WHAT IS BEING ASKED:
Pull every line containing the word "click" out of the material below.

DATASET EXTRACT:
== == ==
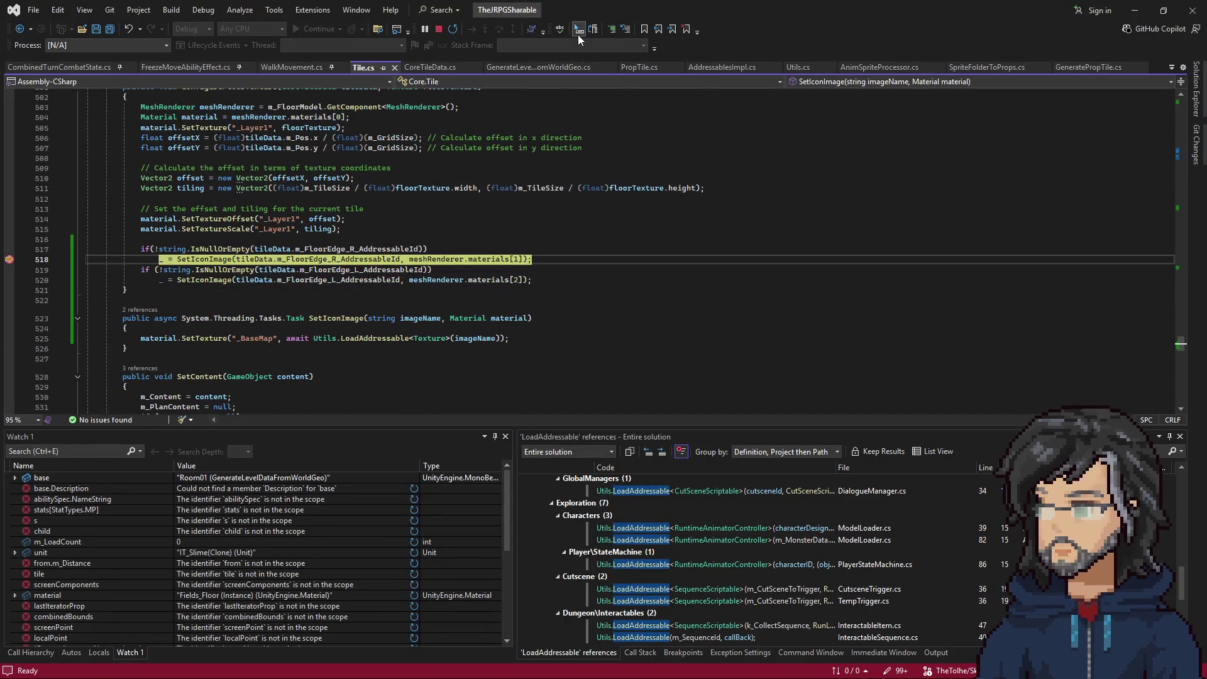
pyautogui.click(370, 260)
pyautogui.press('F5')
== == ==
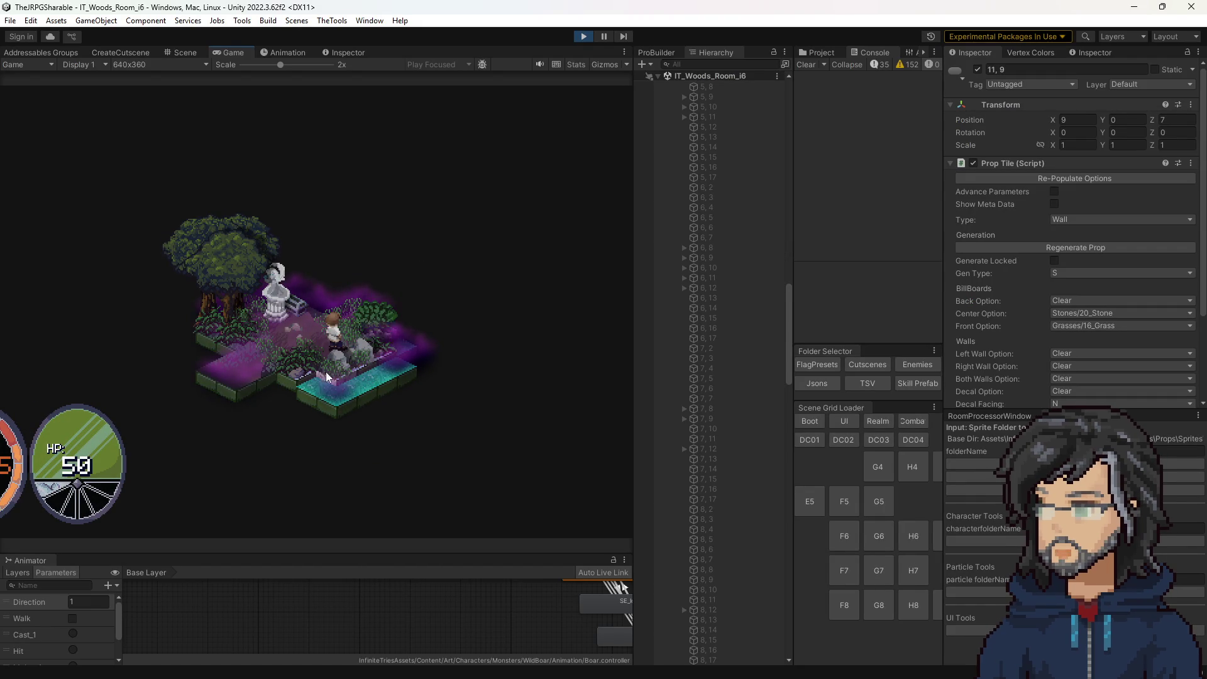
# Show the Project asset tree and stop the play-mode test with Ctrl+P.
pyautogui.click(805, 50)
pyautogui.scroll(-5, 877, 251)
== == ==
EXPECTED ANSWER:
pyautogui.click(370, 260)
pyautogui.click(805, 50)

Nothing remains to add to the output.